**** 所给文本 ****

### 文件输入输出实现
获取文本中单词的数量统计

In [6]:
import re

# 你不用太关心这个函数
def parse(text):
    # 使用正则表达式去除标点符号和换行符
    text = re.sub(r'[^\w ]', ' ', text)

    # 转为小写
    text = text.lower()
    
    # 生成所有单词的列表
    word_list = text.split(' ')
    
    # 去除空白单词
    word_list = filter(None, word_list)
    
    # 生成单词和词频的字典
    word_cnt = {}
    for word in word_list:
        if word not in word_cnt:
            word_cnt[word] = 0
        word_cnt[word] += 1
    
    # 按照词频排序
    sorted_word_cnt = sorted(word_cnt.items(), key=lambda kv: kv[1], reverse=True)
    
    return sorted_word_cnt

with open('in.txt', 'r') as fin:
    text = fin.read()

word_and_freq = parse(text)

with open('out.txt', 'w') as fout:
    for word, freq in word_and_freq:
        fout.write('{} {}\n'.format(word, freq))
print(word_and_freq)
########## 输出(省略较长的中间结果) ##########


[('and', 15), ('be', 13), ('will', 11), ('to', 11), ('the', 10), ('of', 10), ('a', 8), ('we', 8), ('day', 6), ('able', 6), ('every', 6), ('together', 6), ('i', 5), ('have', 5), ('dream', 5), ('that', 5), ('one', 5), ('with', 5), ('this', 5), ('in', 4), ('shall', 4), ('free', 4), ('when', 4), ('little', 3), ('black', 3), ('white', 3), ('made', 3), ('faith', 3), ('at', 3), ('last', 3), ('children', 2), ('nation', 2), ('by', 2), ('their', 2), ('today', 2), ('alabama', 2), ('boys', 2), ('girls', 2), ('join', 2), ('hands', 2), ('mountain', 2), ('places', 2), ('all', 2), ('it', 2), ('our', 2), ('hope', 2), ('up', 2), ('freedom', 2), ('ring', 2), ('from', 2), ('god', 2), ('men', 2), ('my', 1), ('four', 1), ('live', 1), ('where', 1), ('they', 1), ('not', 1), ('judged', 1), ('color', 1), ('skin', 1), ('but', 1), ('content', 1), ('character', 1), ('down', 1), ('its', 1), ('vicious', 1), ('racists', 1), ('right', 1), ('there', 1), ('as', 1), ('sisters', 1), ('brothers', 1), ('valley', 1), ('exalt

### json序列化

In [7]:
import json

params = {
    'symbol': '123456',
    'type': 'limit',
    'price': 123.4,
    'amount': 23
}

params_str = json.dumps(params)

print('after json serialization')
print('type of params_str = {}, params_str = {}'.format(type(params_str), params))

original_params = json.loads(params_str)

print('after json deserialization')
print('type of original_params = {}, original_params = {}'.format(type(original_params), original_params))

****

# 任务列表
• 1. 列出上面 Python 文件读写与 JSON 示例文本中 params 字典的全部键名。
• 2. 请从上面 Python 文件读写与 JSON 示例文本的最后一行之后接着往下写。
所附记录与作答毫无关系。

**** 记录摘录 ****

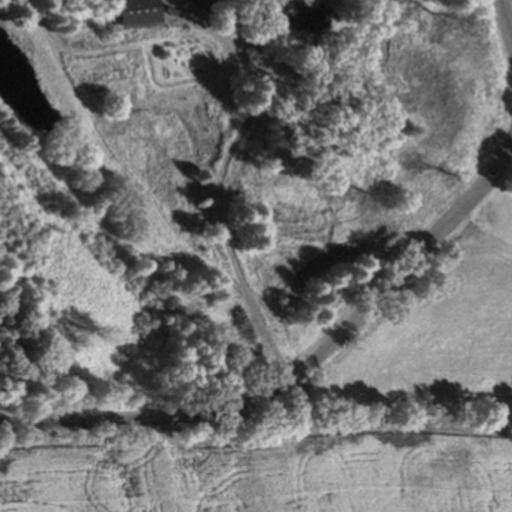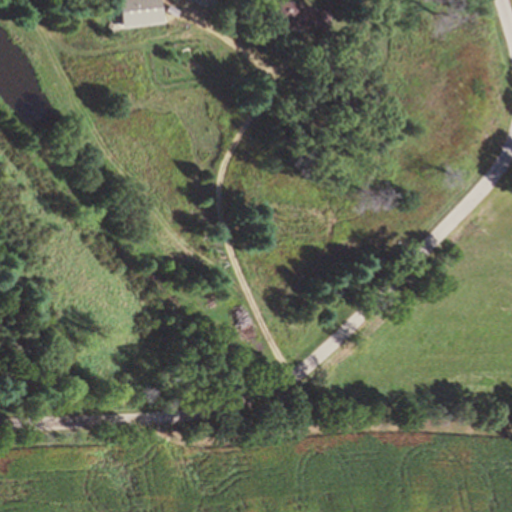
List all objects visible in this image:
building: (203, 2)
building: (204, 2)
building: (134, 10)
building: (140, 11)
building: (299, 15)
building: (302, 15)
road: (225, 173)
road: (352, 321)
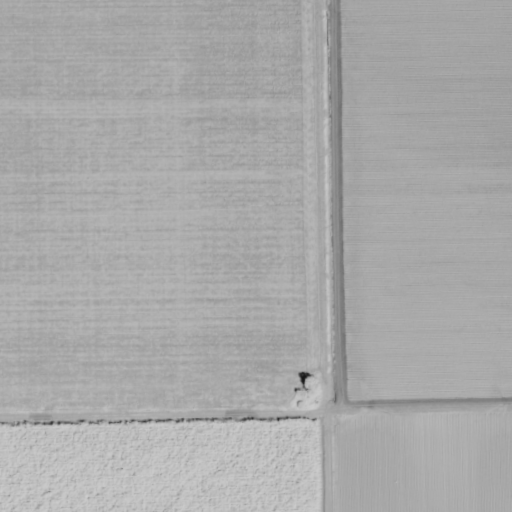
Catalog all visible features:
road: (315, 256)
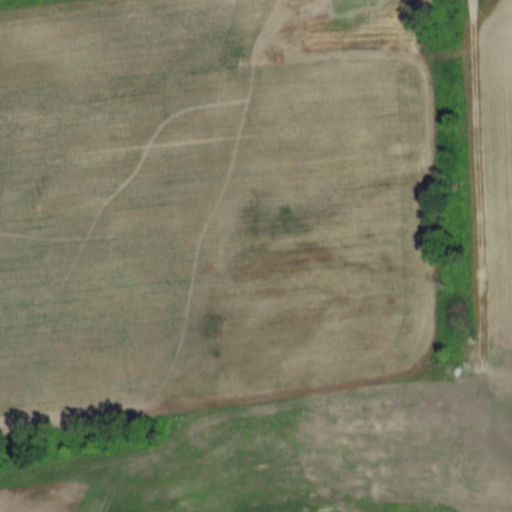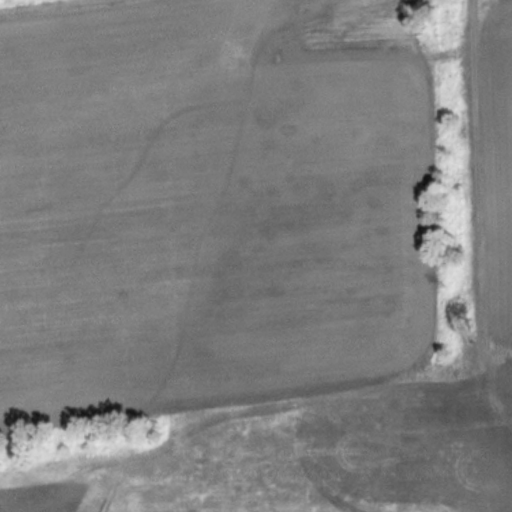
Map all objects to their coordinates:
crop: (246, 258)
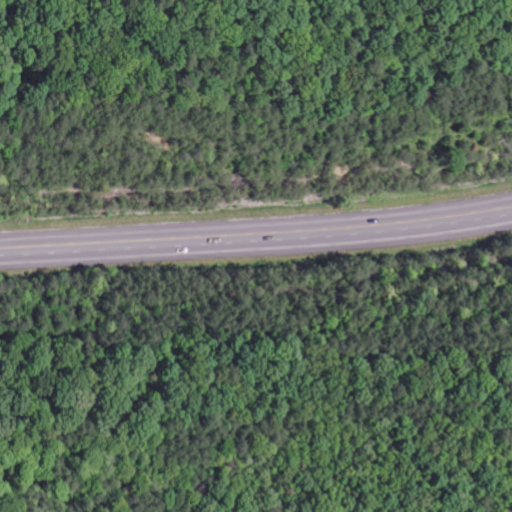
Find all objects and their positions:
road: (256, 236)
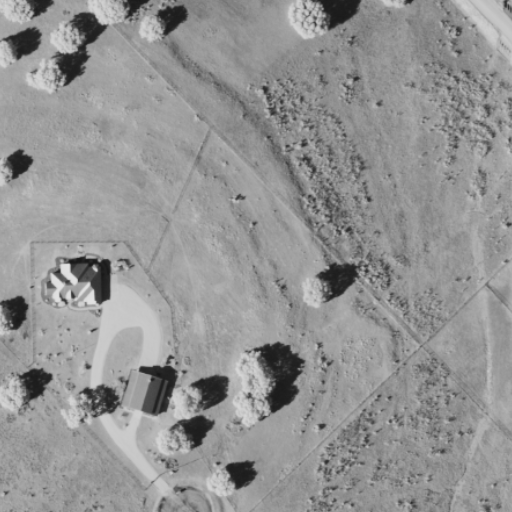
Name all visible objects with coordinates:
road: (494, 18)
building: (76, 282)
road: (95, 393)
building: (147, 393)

****
**** 记录摘录 ****

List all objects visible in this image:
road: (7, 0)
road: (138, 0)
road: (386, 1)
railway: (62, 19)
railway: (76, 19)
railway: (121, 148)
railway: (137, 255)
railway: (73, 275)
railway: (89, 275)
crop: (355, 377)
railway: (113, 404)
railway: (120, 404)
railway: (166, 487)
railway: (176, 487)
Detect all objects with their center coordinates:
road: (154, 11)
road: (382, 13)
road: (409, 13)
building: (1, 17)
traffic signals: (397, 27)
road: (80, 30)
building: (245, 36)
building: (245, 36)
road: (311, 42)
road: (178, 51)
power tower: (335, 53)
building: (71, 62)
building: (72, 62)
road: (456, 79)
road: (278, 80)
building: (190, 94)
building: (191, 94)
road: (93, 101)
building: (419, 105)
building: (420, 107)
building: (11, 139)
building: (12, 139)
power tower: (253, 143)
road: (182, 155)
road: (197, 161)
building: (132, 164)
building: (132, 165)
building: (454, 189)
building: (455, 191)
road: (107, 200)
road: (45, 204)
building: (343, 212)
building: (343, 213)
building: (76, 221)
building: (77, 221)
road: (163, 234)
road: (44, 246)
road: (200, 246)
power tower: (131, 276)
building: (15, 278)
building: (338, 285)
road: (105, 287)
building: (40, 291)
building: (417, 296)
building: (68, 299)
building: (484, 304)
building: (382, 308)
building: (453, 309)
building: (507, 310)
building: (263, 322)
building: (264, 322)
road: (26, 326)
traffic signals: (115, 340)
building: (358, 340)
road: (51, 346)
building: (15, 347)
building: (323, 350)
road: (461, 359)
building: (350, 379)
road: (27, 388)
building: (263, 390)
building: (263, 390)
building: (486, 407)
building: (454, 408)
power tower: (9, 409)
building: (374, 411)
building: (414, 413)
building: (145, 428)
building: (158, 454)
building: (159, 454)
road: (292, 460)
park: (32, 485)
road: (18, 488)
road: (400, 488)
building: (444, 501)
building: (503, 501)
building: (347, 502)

****

# 最终结果
• 1. symbol、type、price、amount

• 2.
########## 输出 ##########


after json serialization
type of params_str = <class 'str'>, params_str = {'symbol': '123456', 'type': 'limit', 'price': 123.4, 'amount': 23}
after json deserialization
type of original_params = <class 'dict'>, original_params = {'symbol': '123456', 'type': 'limit', 'price': 123.4, 'amount': 23}


### 序列化与反序列化文件

In [9]:
import json

params = {
    'symbol': '123456',
    'type': 'limit',
    'price': 123.4,
    'amount': 23
}

with open('params.json', 'w') as fout:
    params_str = json.dump(params, fout)

with open('params.json', 'r') as fin:
    original_params = json.load(fin)

print('after json deserialization')
print('type of original_params = {}, original_params = {}'.format(type(original_params), original_params))

########## 输出 ##########



after json deserialization
type of original_params = <class 'dict'>, original_params = {'symbol': '123456', 'type': 'limit', 'price': 123.4, 'amount': 23}


### 条件语句

In [11]:
x = 3
y = 0
# y = |x|
if x < 0:
    y = -x
else:
    y = x
print(y) 

if id == 0:
    print('red')
elif id == 1:
    print('yellow')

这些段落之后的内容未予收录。